Justice Nazeer noted that while the government may have the power to issue such a notification, it was the "suddenness" with which it was enforced which caused problems as it could lead to practical difficulties.
"Even to make financial arrangements and arrange for a loan, so many requirements are to be met. You have not even given them six months time," the Court remarked. while granting interim relief for the present academic year.
Additional Solicitor General Aishwarya Bhati said that these are people who have sworn their allegiance to another country and the government was well within its rights to classify them separately and there is an intelligible differentia under Article 14.
But the Court found it fit to give the petitioners leeway for the current academic year.
The petition preferred by certain OCI students who are NEET aspirants, sought a declaration that clause 4 (ii) of notification dated March 4, 2021 is ultra vires Articles 14 and 21 of the Constitution of India since it fails to accord parity to Indian OCIs with resident Indian citizens in matters relating to entry and admission to professional colleges in India from 2021-2022.
The plea pointed out that OCIs like petitioners have undergone many years of their schooling in India, and their families live and work in India.
Despite the same they are not allowed to compete with the general pool of candidates and are forced to compete for a very small number of seats earmarked for NRIs.
This would mean that they would also have to pay exorbitant admission fees that accompany the NRI quota seats, which they cannot afford unlike NRIs whose families are living and working in the global west and have more access to financial resources, the plea said.
The petitioner also sought quashing of para 4.2.3 of the NEET UG information bulletin which stated that OCIs are not eligible for admission to medical seats reserved exclusively for Indian citizens.
The petitioners argued that the said clause was a complete reversal of the earlier notification dated January 5, 2009 issued by the Ministry of Home Affairs which placed OCIs at par with Indian citizens in matters of admissions.
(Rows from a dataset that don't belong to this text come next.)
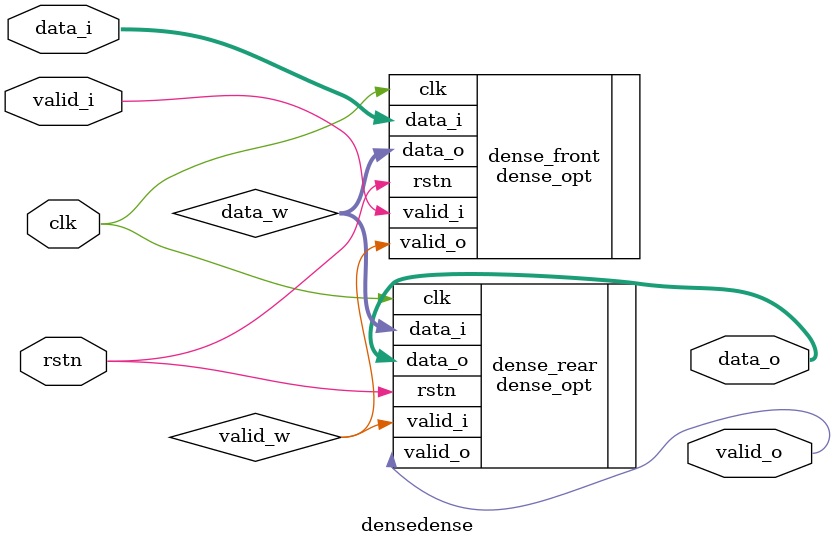
<source format=v>
module densedense #(
	parameter	DATA_WIDTH	= 8,
	parameter	NUMI_ONCE = 2*64
) (
	input								clk,
	input								rstn,
	input	[DATA_WIDTH*NUMI_ONCE-1:0]	data_i,
	input								valid_i,
	output	[DATA_WIDTH-1:0]			data_o,
	output								valid_o
);

wire	[DATA_WIDTH-1:0]	data_w;
wire						valid_w;

dense_opt #(
	.BIASFILE	(	"mini_dense0_bias.txt"		),
	.KERNELFILE	(	"mini_dense0_kernel.txt"	),
	.H			(	2							),
	.W			(	2							),
	.DEPTH		(	64							),
	.BIAS		(	128							),
	.DATA_WIDTH	(	DATA_WIDTH					),
	.ONCE		(	64							),
	.ONCE_B		(	1							)
) dense_front (
	.clk		(	clk							),
	.rstn		(	rstn						),
	.valid_i	(	valid_i						),
	.data_i		(	data_i						),
	.data_o		(	data_w						),
	.valid_o	(	valid_w						)
);

dense_opt #(
	.BIASFILE	(	"mini_dense1_bias.txt"		),
	.KERNELFILE	(	"mini_dense1_kernel.txt"	),
	.H			(	1							),
	.W			(	1							),
	.DEPTH		(	128							),
	.BIAS		(	7							),
	.DATA_WIDTH	(	DATA_WIDTH					),
	.ONCE		(	1							),
	.ONCE_B		(	1							)
) dense_rear (
	.clk		(	clk							),
	.rstn		(	rstn						),
	.valid_i	(	valid_w						),
	.data_i		(	data_w						),
	.data_o		(	data_o						),
	.valid_o	(	valid_o						)
);

endmodule
</source>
The plea, therefore, sought a direction to the Ministry of Health and Family Welfare and National Testing Agency to treat the petitioners at par with Indian citizens for the purposes of admission to MBBS/BDS courses and other undergraduate medical courses in approved/recognized Medical/Dental & other Colleges/ Institutes.
The petitioner also contended that the clause was an attempt to override a Karnataka High Court judgment of December 2020 which had held that the 2009 notification could only be interpreted to allow OCIs admission at par with Indian Citizens.
Senior Advocate Vikas Singh appeared for the petitioners in the case along with Senior Advocate Devadatt Kamat and Abhishek Jebaraj.
Additional Solicitor General Aishwarya Bhati appeared for the Central government.